Reminiscent of a vintage radio perhaps, the interface for Softube’s Tube Delay is pretty and well laid out, and in the non-typical styling of most VST delay units, the GUI is more akin to a guitar pedal than a studio rack device. Following the on-screen indicators, you have an interesting duel-drive control setup. The top dial affects the dry signal output, the bottom is the delay saturation. It’s a cool system that allows semi-parallel saturation effects on your signal – amazing on guitar and bass.
Delay controls are just simple time and feedback dials, plus you have treble and bass controls that affect both dry and wet signals. So the large mix control, in fact, balances internal effects, not the output mix as you might expect.
The interface is a little dinky on my HD monitor, a scaling option would be nice. There is a totally pointless setup menu containing a single entry allowing you to disable the value display – requiring a total DAW reboot. Just dumb.
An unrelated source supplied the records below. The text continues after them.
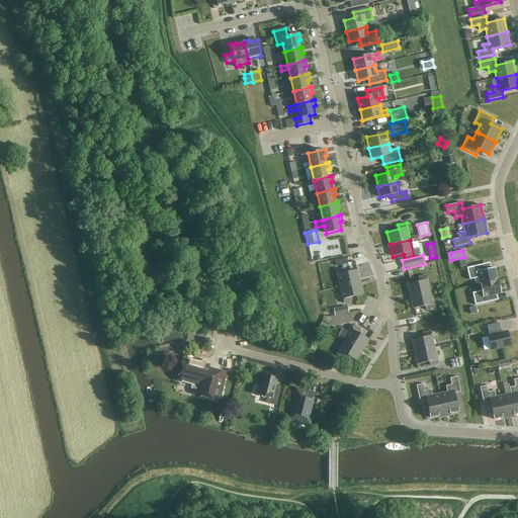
[(483,264),(466,268),(469,280),(479,277),(481,283),(497,279),(495,268),(485,271),(483,264)]
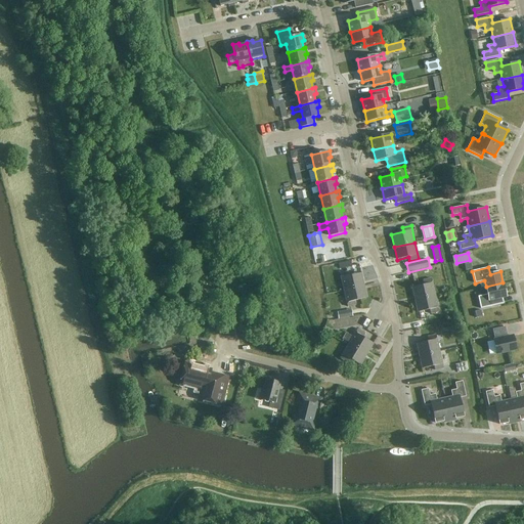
[(349,271),(340,273),(344,291),(364,286),(361,273),(350,275),(349,271)]
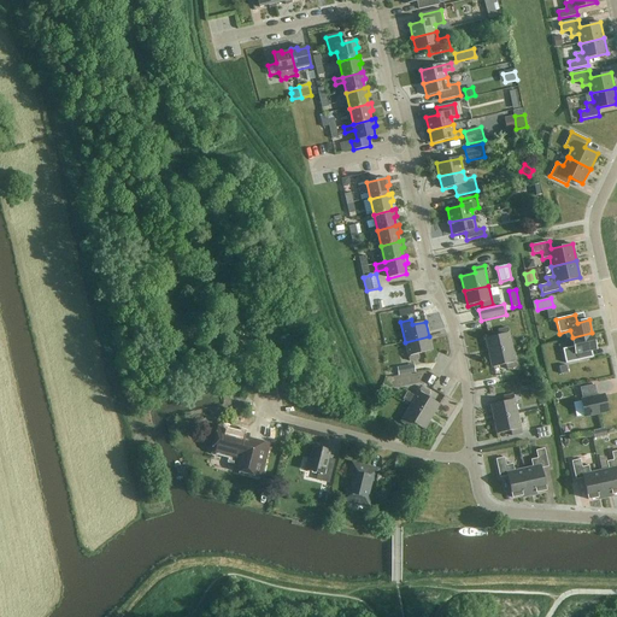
[(499,335),(486,339),(488,353),(513,348),(509,328),(498,330),(499,335)]
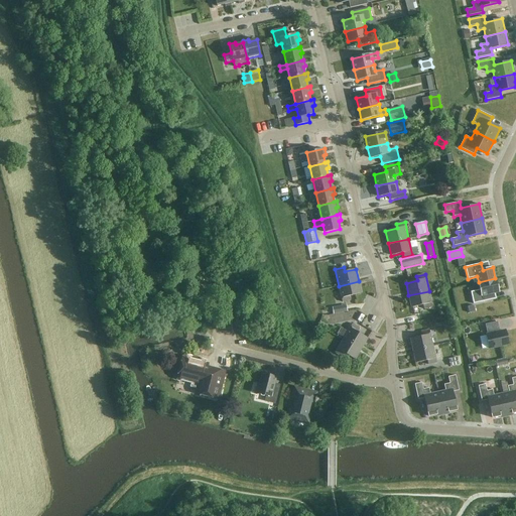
[(480,289),(471,291),(474,303),(489,300),(488,294),(499,292),(495,278),(479,282),(480,289)]
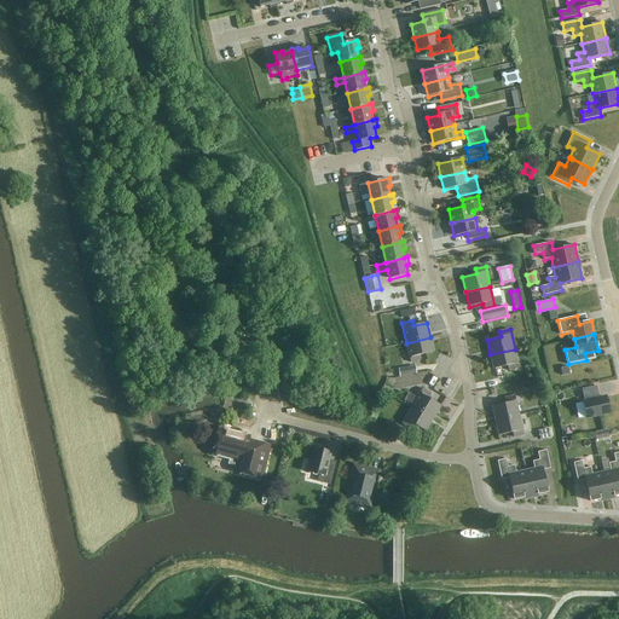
[(431,337),(406,343),(411,363),(421,360),(420,356),(434,352),(431,337)]
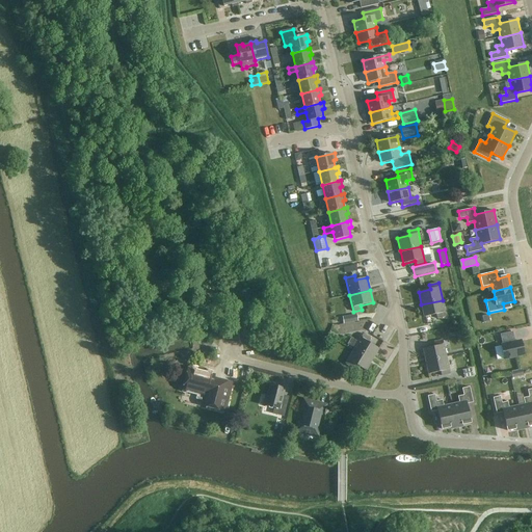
[(443,300),(421,304),(424,317),(436,315),(437,319),(446,317),(443,300)]
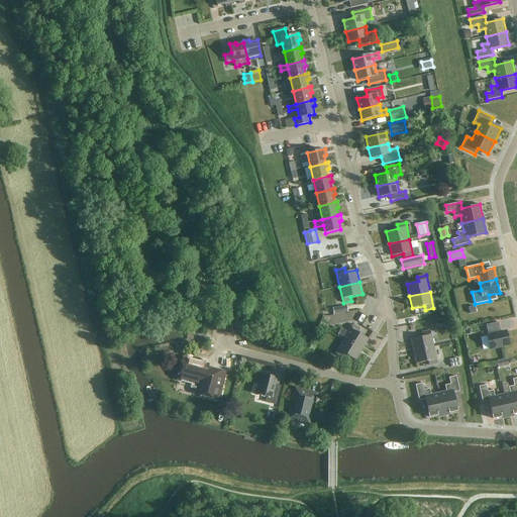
[(347,306),(333,308),(334,315),(348,312),(347,306)]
In use the dual-drive controls are a lot more musical then you might think. Whereas a typical delay processor might have delay amount or mix, being able to drive the signal before the effect results in much more pleasing results, again something guitarists will appreciate more than perhaps sound designers.
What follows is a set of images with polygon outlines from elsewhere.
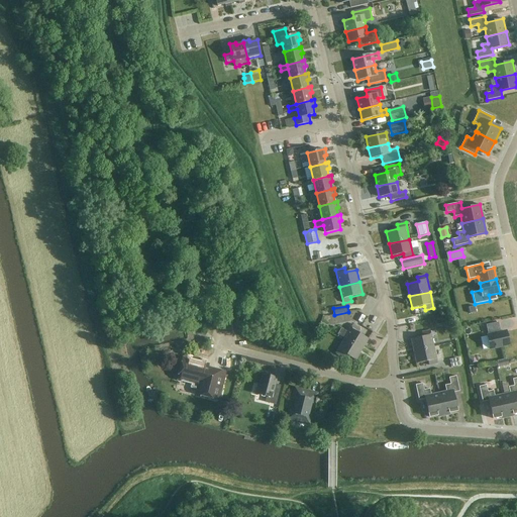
[(509,344),(506,331),(500,333),(498,322),(487,325),(489,335),(488,335),(490,348),(509,344)]
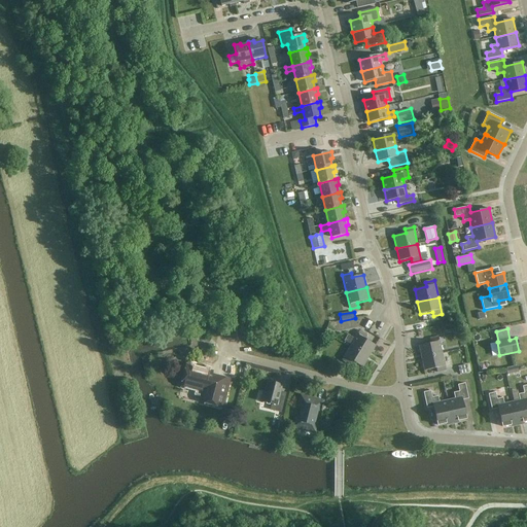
[(359,331),(351,346),(369,357),(376,346),(365,339),(367,336),(359,331)]
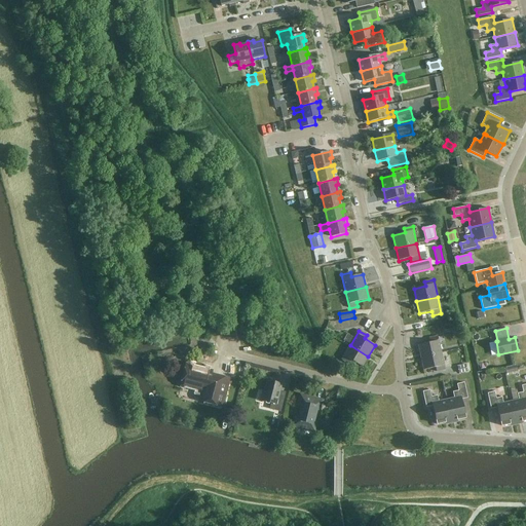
[(430,343),(418,345),(421,358),(442,353),(440,342),(438,337),(438,336),(429,338),(430,343)]
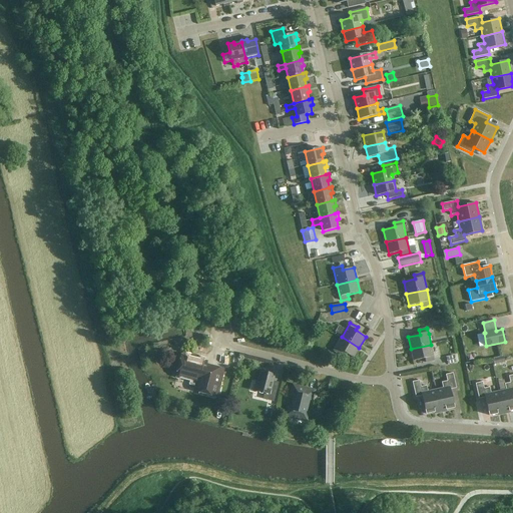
[(342,337),(333,351),(340,356),(343,352),(353,358),(359,348),(342,337)]
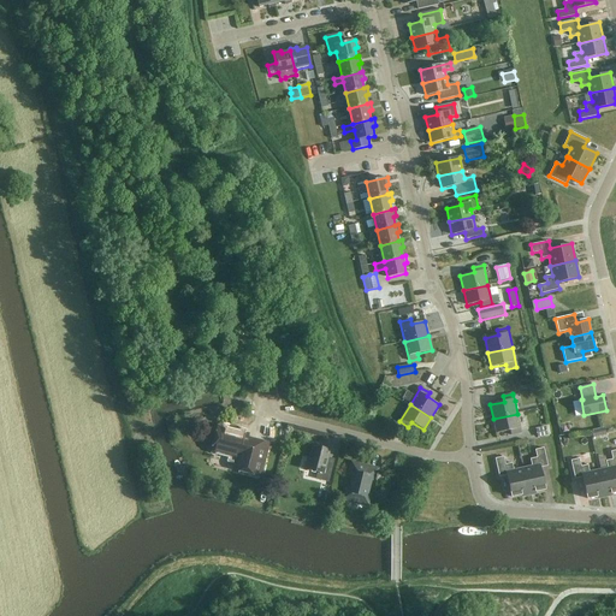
[(517,414),(493,419),(496,434),(510,431),(511,436),(521,433),(517,414)]
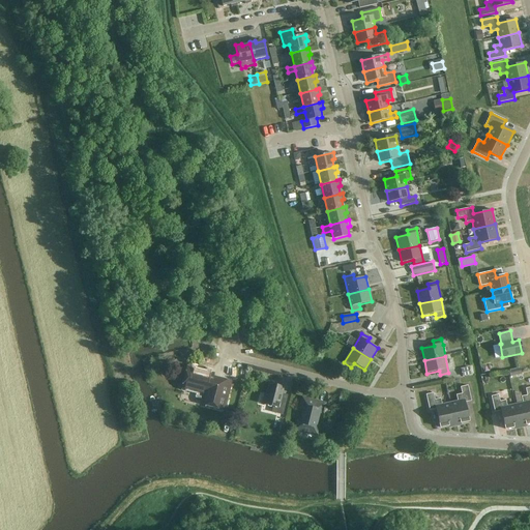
[(231,382),(230,381),(212,377),(213,374),(188,367),(182,389),(204,394),(201,404),(224,409),(231,382)]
Tube Delay has a wonderful warmth without the massive wall of sound you typically get from thickening up delays. It looks more retro than it sounds, but the benefit is you can further add reverb and chorus to achieve that rockabilly or surf guitar tone you’re looking for without risking too much blurring or mud from this stage of your FX chain. The device falls short of the performance possibilities of a Roland Space Echo, but as a set-and-forget element in your guitar template, this is a strong consideration.
Unfortunately, Tube Delay is a DSP hog, drawing around 8% per instance on our system. Not enough to cripple your machine of course, but a consideration if you’re already starved for horsepower on your mix.